R is the best language for statistics because it is a language devised by statisticians. If you know statistics and math well, you will appreciate programming in R. Language offers you the best support for all probability distributions, statistical functions, math functions, conspiracy, vision, synergy, and even machine learning and AI. Anything you can do in Python – can be done by R as well. R has a rich ecosystem for all data science needs and is the preferred language for researchers in the field.

Data Preparation and Data ETL

Yes – welcome to one of the most disconcerting aspects of data science! If data science has a dark side, that is. Keep in mind that if your company doesn’t have dedicated engineers to take care of all the redundancies and data management you perform, you spend 90% of your time working with raw data. There are big problems with real data. It is usually unformatted, in the wrong format, contains a lot of missing values, many invalid values and types that are not suitable for data processing. It will be a long time before the data scientist has to deal with this problem. 

And your analysis by data experts can be misused against invalid and missing data. If you are not particularly blessed, in practice you will need to manage the data, which includes running your ETL (Extract, Transform and Load). ETL is a concept of data processing and data storage that involves loading data from external data storage or storing data in a form suitable for data processing and in a state suitable for data analysis. Lastly, you often have to load data that is too large for your working memory – this problem is called external loading.

Machine Learning with Python and R

If you’re a newcomer to machine learning (ML), Python, and R, you have an idea of ​​the area. But don’t worry; there are ways to facilitate learning and spending as little time as possible or teaching almost all of the above topics. Once you learn the basics of Python and R, you need to start creating a machine learning model. Based on experience, we recommend that you divide the time into 50% Python and 50% R and divide as much time as possible without switching languages or working between languages. 

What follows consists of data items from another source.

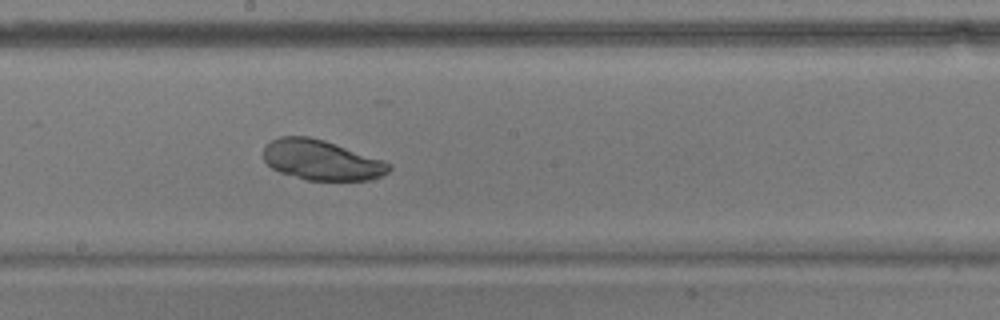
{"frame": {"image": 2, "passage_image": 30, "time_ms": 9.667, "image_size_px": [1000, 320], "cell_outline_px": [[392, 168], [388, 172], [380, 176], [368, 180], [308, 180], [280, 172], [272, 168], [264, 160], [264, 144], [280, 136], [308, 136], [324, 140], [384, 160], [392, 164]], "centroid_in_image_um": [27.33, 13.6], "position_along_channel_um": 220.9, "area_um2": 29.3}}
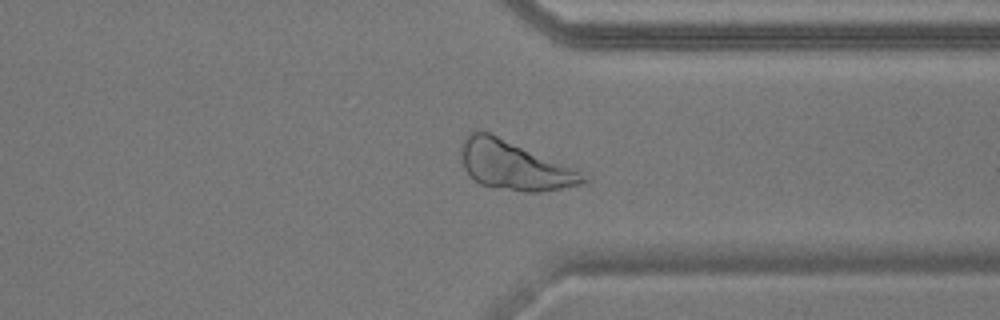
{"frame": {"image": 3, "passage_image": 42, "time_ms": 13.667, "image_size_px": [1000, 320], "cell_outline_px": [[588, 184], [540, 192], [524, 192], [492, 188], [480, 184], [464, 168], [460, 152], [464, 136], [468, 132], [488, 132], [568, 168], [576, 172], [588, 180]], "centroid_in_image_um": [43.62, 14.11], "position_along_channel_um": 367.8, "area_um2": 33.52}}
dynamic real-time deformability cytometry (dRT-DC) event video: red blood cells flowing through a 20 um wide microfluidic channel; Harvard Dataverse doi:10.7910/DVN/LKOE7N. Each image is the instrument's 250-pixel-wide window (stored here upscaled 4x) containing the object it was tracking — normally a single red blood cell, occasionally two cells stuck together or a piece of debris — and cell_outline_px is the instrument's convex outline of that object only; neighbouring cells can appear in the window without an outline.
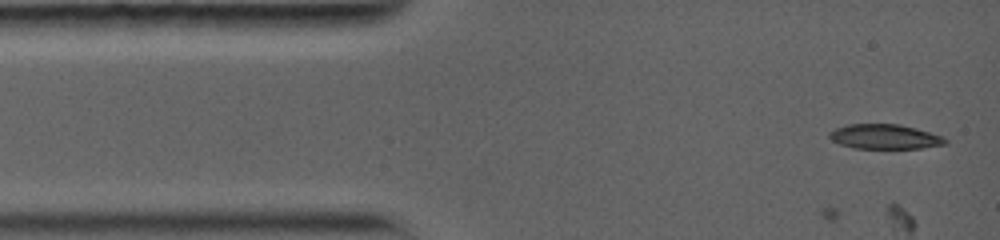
{"species": "common noctule bat (a hibernating species)", "species_latin": "Nyctalus noctula", "temperature_condition": "warm", "stored_images_in_passage": 4, "camera_frame_rate_fps": 5000, "um_per_image_px": 0.085, "animal": {"sex": "female", "body_mass_g": 19.0, "forearm_length_mm": 56.7}, "frame": {"image": 1, "passage_image": 1, "time_ms": 0.0, "image_size_px": [1000, 240], "cell_outline_px": [[948, 144], [920, 148], [852, 148], [840, 144], [832, 140], [828, 136], [828, 132], [836, 128], [848, 124], [900, 124], [916, 128], [944, 136], [948, 140]], "centroid_in_image_um": [75.22, 11.61], "position_along_channel_um": 9.8, "area_um2": 16.82}}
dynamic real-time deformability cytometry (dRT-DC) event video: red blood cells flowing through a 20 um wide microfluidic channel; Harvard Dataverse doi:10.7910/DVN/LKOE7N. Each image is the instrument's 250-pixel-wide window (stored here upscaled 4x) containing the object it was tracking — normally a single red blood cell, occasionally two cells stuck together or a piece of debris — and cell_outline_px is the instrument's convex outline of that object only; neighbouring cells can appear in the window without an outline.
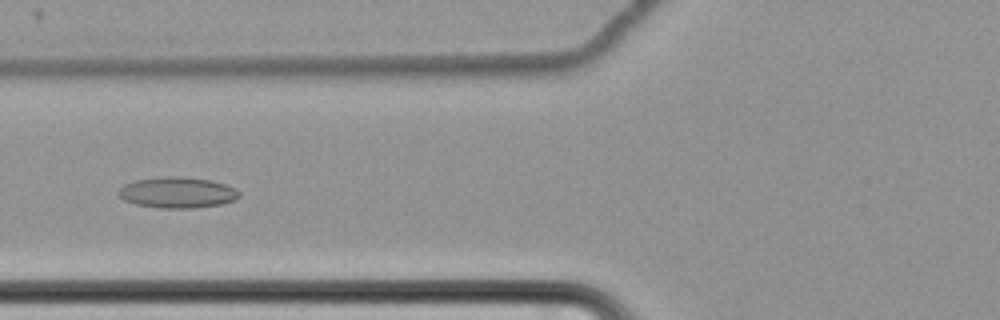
{"species": "common noctule bat (a hibernating species)", "species_latin": "Nyctalus noctula", "temperature_condition": "cold", "stored_images_in_passage": 63, "camera_frame_rate_fps": 3000, "um_per_image_px": 0.085, "animal": {"sex": "female", "body_mass_g": 22.7, "forearm_length_mm": 54.2}, "frame": {"image": 1, "passage_image": 27, "time_ms": 8.667, "image_size_px": [1000, 320], "cell_outline_px": [[240, 196], [236, 200], [220, 204], [192, 208], [160, 208], [136, 204], [124, 200], [120, 196], [120, 188], [124, 184], [136, 180], [164, 176], [184, 176], [212, 180], [236, 188], [240, 192]], "centroid_in_image_um": [15.12, 16.35], "position_along_channel_um": 110.7, "area_um2": 21.79}}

What do you think? Spend how much time you learn one programming language at a time. This avoids syntax and conceptual errors, as well as problems due to grammatical confusion. Now, at work and in real life, you are more likely to work as a team and be responsible for only part of the job. However, when you work or start a business, you complete all the steps yourself. Be sure to take the time to process the information and give your brain enough time to rest and become familiar with the materials you are trying to teach.

Develop Your Skills – Data Science

When developing a career in data analysis, it is important to know what skills are needed to analyze data and work with data. Industries are struggling with Big Data and companies are looking for jobs with such skills and demand. For starters, potential data analysts might find it useful to use free books and other resources. This will allow beginners to become familiar with the concepts and provide a solid foundation for further development. However, those who want to direct their external action should look for ways to acquire and apply the skills needed to acquire data. Whether you opt for data science training, an online course, a boot camp, you can pursue education to succeed in this highly competitive field.